▶ _RECORDS FOR THIS TASK_:
****************

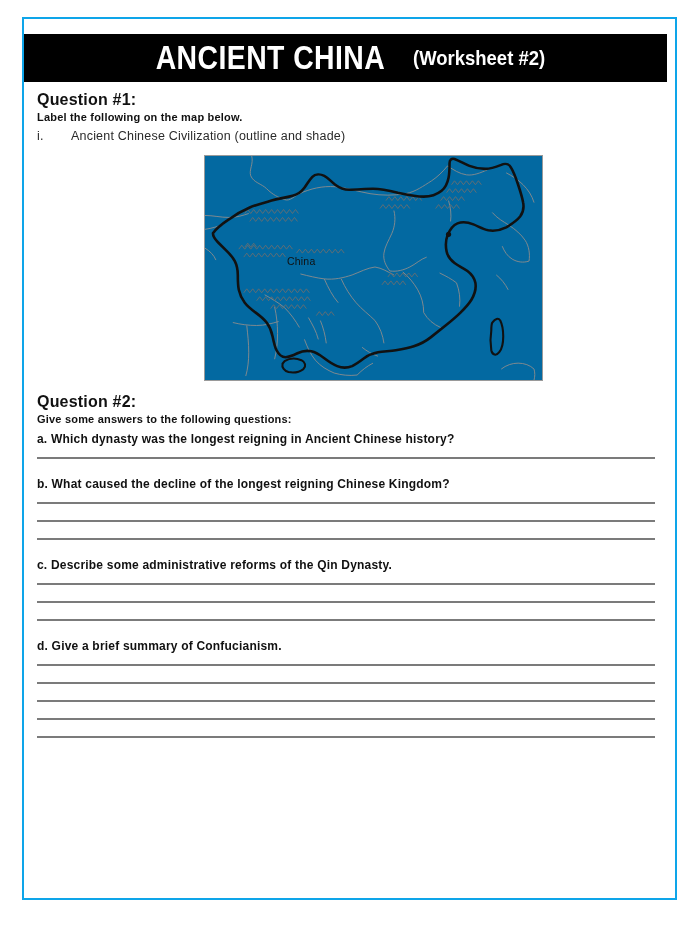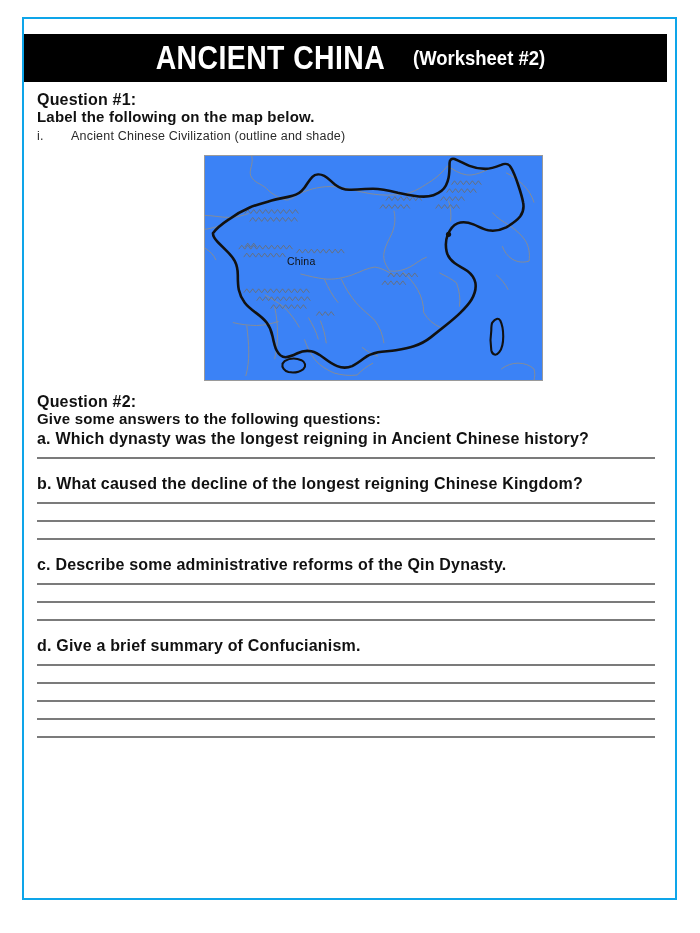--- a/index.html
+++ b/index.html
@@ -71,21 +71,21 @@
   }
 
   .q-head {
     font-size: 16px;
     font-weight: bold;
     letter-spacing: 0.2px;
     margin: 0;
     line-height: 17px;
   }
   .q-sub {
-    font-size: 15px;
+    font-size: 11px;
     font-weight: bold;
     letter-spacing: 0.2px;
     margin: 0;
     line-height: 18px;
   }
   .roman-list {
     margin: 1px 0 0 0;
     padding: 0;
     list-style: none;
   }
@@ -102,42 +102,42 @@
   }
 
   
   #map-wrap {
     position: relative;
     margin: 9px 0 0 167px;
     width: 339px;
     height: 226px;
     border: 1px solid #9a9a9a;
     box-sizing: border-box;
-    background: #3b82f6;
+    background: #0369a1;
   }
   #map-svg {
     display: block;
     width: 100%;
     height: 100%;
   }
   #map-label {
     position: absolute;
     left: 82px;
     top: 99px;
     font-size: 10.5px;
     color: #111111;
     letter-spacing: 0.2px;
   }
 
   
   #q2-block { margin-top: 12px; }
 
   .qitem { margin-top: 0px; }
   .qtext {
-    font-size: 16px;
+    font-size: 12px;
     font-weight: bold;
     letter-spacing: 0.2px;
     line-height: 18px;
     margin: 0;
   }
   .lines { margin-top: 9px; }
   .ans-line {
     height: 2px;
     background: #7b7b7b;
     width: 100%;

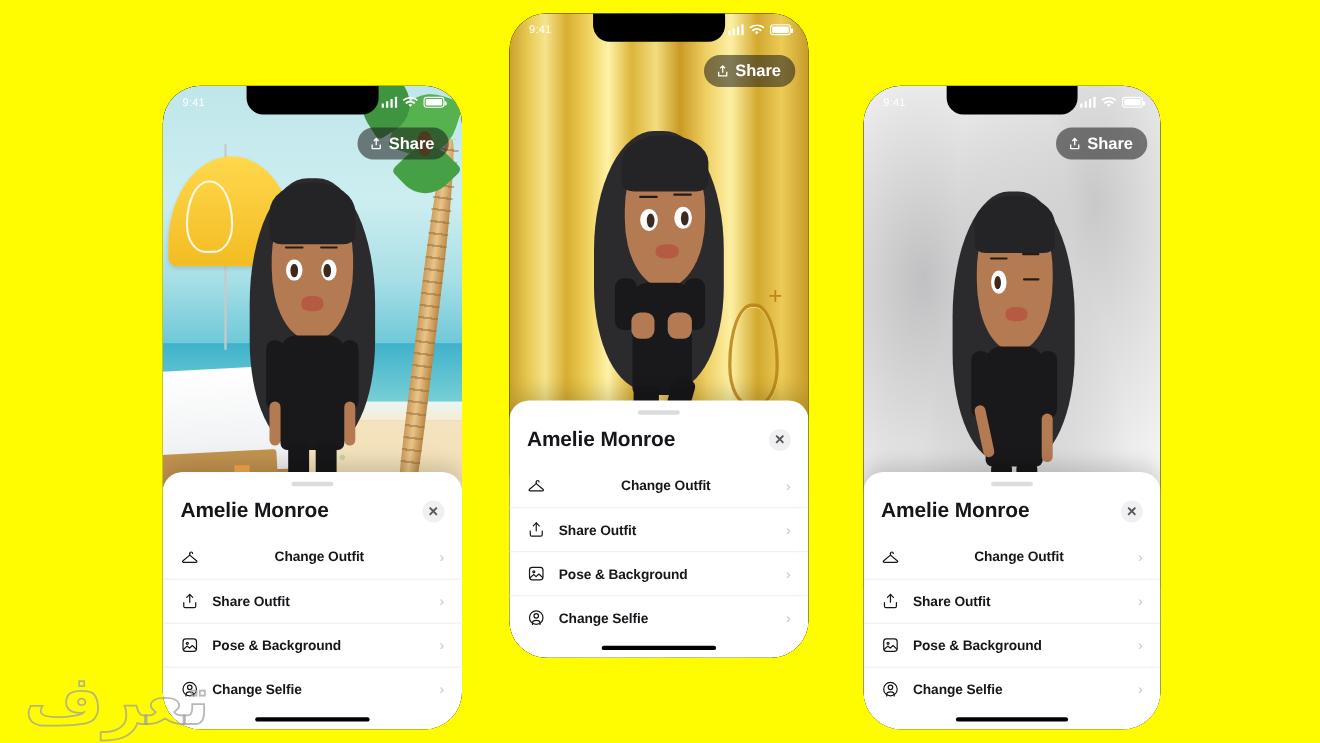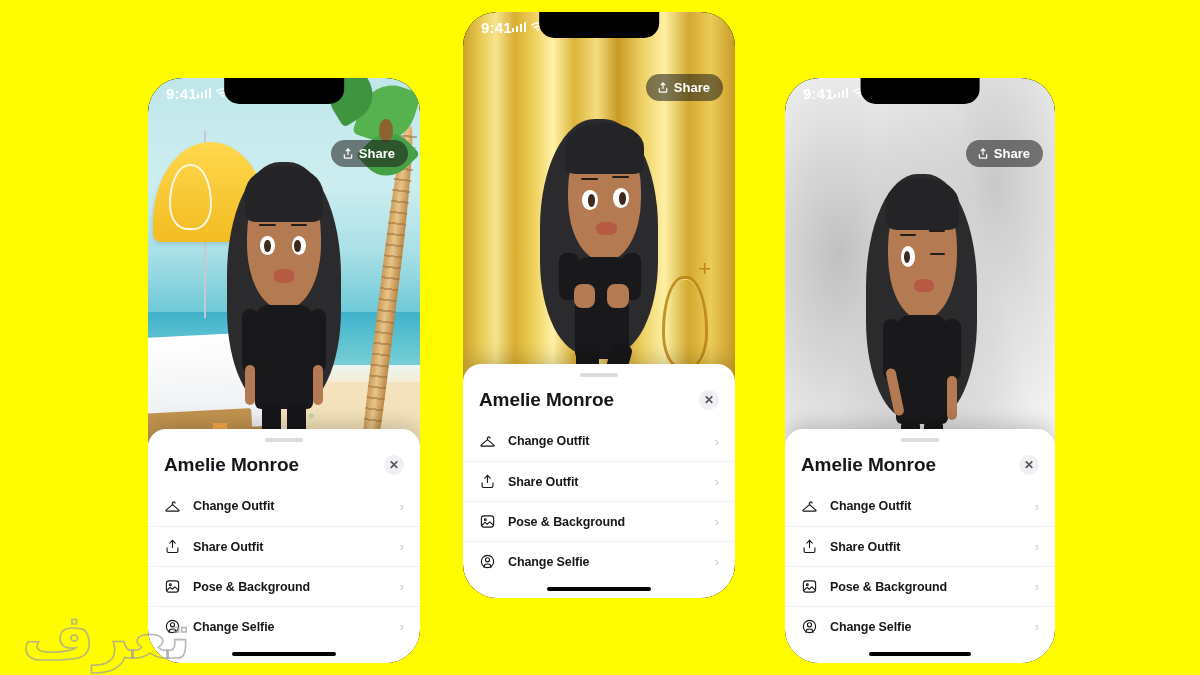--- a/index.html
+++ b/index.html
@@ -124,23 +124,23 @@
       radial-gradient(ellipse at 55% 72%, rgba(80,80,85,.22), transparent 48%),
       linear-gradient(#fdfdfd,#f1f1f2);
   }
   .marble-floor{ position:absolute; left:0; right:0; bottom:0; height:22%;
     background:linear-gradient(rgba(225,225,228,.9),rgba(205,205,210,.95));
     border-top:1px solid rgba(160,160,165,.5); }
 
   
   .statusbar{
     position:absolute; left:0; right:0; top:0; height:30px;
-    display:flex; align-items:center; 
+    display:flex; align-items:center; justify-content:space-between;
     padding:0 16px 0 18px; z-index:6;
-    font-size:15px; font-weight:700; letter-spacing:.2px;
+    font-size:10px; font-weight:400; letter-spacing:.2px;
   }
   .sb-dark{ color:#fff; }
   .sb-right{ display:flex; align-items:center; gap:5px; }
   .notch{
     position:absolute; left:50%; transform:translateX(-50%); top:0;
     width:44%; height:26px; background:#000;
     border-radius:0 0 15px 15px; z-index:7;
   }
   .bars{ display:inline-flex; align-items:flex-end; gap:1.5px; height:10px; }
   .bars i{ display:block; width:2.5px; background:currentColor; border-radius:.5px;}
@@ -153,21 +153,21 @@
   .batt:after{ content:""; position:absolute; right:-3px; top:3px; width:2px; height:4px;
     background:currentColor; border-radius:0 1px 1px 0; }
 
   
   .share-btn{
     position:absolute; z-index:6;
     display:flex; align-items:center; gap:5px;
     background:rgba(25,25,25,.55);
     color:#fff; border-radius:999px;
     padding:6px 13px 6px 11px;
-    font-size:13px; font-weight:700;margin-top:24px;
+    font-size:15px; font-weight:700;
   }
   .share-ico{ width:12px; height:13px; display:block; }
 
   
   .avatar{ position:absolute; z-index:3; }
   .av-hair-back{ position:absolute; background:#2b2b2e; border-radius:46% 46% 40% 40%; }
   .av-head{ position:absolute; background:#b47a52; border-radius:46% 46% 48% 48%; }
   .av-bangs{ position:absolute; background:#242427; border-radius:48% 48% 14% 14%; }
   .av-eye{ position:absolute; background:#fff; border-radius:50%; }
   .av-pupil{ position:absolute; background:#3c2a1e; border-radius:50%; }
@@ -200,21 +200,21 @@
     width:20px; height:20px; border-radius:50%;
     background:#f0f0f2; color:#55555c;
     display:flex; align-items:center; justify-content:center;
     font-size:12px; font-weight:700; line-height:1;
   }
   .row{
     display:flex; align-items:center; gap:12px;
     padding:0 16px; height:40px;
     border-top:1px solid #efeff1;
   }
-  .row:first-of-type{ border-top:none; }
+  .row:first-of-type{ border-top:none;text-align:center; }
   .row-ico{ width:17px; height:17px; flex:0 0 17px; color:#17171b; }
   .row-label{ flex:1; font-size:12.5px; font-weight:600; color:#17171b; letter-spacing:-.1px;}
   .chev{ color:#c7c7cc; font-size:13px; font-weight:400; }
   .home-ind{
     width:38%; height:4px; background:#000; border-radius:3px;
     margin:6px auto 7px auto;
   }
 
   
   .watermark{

****************

▶ _TASK DESCRIPTION_: Pictures aside, repeat every line of the data above exactly.

▶ _WRITTEN RESPONSE_:
--- a/index.html
+++ b/index.html
@@ -71,21 +71,21 @@
   }
 
   .q-head {
     font-size: 16px;
     font-weight: bold;
     letter-spacing: 0.2px;
     margin: 0;
     line-height: 17px;
   }
   .q-sub {
-    font-size: 15px;
+    font-size: 11px;
     font-weight: bold;
     letter-spacing: 0.2px;
     margin: 0;
     line-height: 18px;
   }
   .roman-list {
     margin: 1px 0 0 0;
     padding: 0;
     list-style: none;
   }
@@ -102,42 +102,42 @@
   }
 
   
   #map-wrap {
     position: relative;
     margin: 9px 0 0 167px;
     width: 339px;
     height: 226px;
     border: 1px solid #9a9a9a;
     box-sizing: border-box;
-    background: #3b82f6;
+    background: #0369a1;
   }
   #map-svg {
     display: block;
     width: 100%;
     height: 100%;
   }
   #map-label {
     position: absolute;
     left: 82px;
     top: 99px;
     font-size: 10.5px;
     color: #111111;
     letter-spacing: 0.2px;
   }
 
   
   #q2-block { margin-top: 12px; }
 
   .qitem { margin-top: 0px; }
   .qtext {
-    font-size: 16px;
+    font-size: 12px;
     font-weight: bold;
     letter-spacing: 0.2px;
     line-height: 18px;
     margin: 0;
   }
   .lines { margin-top: 9px; }
   .ans-line {
     height: 2px;
     background: #7b7b7b;
     width: 100%;

--- a/index.html
+++ b/index.html
@@ -124,23 +124,23 @@
       radial-gradient(ellipse at 55% 72%, rgba(80,80,85,.22), transparent 48%),
       linear-gradient(#fdfdfd,#f1f1f2);
   }
   .marble-floor{ position:absolute; left:0; right:0; bottom:0; height:22%;
     background:linear-gradient(rgba(225,225,228,.9),rgba(205,205,210,.95));
     border-top:1px solid rgba(160,160,165,.5); }
 
   
   .statusbar{
     position:absolute; left:0; right:0; top:0; height:30px;
-    display:flex; align-items:center; 
+    display:flex; align-items:center; justify-content:space-between;
     padding:0 16px 0 18px; z-index:6;
-    font-size:15px; font-weight:700; letter-spacing:.2px;
+    font-size:10px; font-weight:400; letter-spacing:.2px;
   }
   .sb-dark{ color:#fff; }
   .sb-right{ display:flex; align-items:center; gap:5px; }
   .notch{
     position:absolute; left:50%; transform:translateX(-50%); top:0;
     width:44%; height:26px; background:#000;
     border-radius:0 0 15px 15px; z-index:7;
   }
   .bars{ display:inline-flex; align-items:flex-end; gap:1.5px; height:10px; }
   .bars i{ display:block; width:2.5px; background:currentColor; border-radius:.5px;}
@@ -153,21 +153,21 @@
   .batt:after{ content:""; position:absolute; right:-3px; top:3px; width:2px; height:4px;
     background:currentColor; border-radius:0 1px 1px 0; }
 
   
   .share-btn{
     position:absolute; z-index:6;
     display:flex; align-items:center; gap:5px;
     background:rgba(25,25,25,.55);
     color:#fff; border-radius:999px;
     padding:6px 13px 6px 11px;
-    font-size:13px; font-weight:700;margin-top:24px;
+    font-size:15px; font-weight:700;
   }
   .share-ico{ width:12px; height:13px; display:block; }
 
   
   .avatar{ position:absolute; z-index:3; }
   .av-hair-back{ position:absolute; background:#2b2b2e; border-radius:46% 46% 40% 40%; }
   .av-head{ position:absolute; background:#b47a52; border-radius:46% 46% 48% 48%; }
   .av-bangs{ position:absolute; background:#242427; border-radius:48% 48% 14% 14%; }
   .av-eye{ position:absolute; background:#fff; border-radius:50%; }
   .av-pupil{ position:absolute; background:#3c2a1e; border-radius:50%; }
@@ -200,21 +200,21 @@
     width:20px; height:20px; border-radius:50%;
     background:#f0f0f2; color:#55555c;
     display:flex; align-items:center; justify-content:center;
     font-size:12px; font-weight:700; line-height:1;
   }
   .row{
     display:flex; align-items:center; gap:12px;
     padding:0 16px; height:40px;
     border-top:1px solid #efeff1;
   }
-  .row:first-of-type{ border-top:none; }
+  .row:first-of-type{ border-top:none;text-align:center; }
   .row-ico{ width:17px; height:17px; flex:0 0 17px; color:#17171b; }
   .row-label{ flex:1; font-size:12.5px; font-weight:600; color:#17171b; letter-spacing:-.1px;}
   .chev{ color:#c7c7cc; font-size:13px; font-weight:400; }
   .home-ind{
     width:38%; height:4px; background:#000; border-radius:3px;
     margin:6px auto 7px auto;
   }
 
   
   .watermark{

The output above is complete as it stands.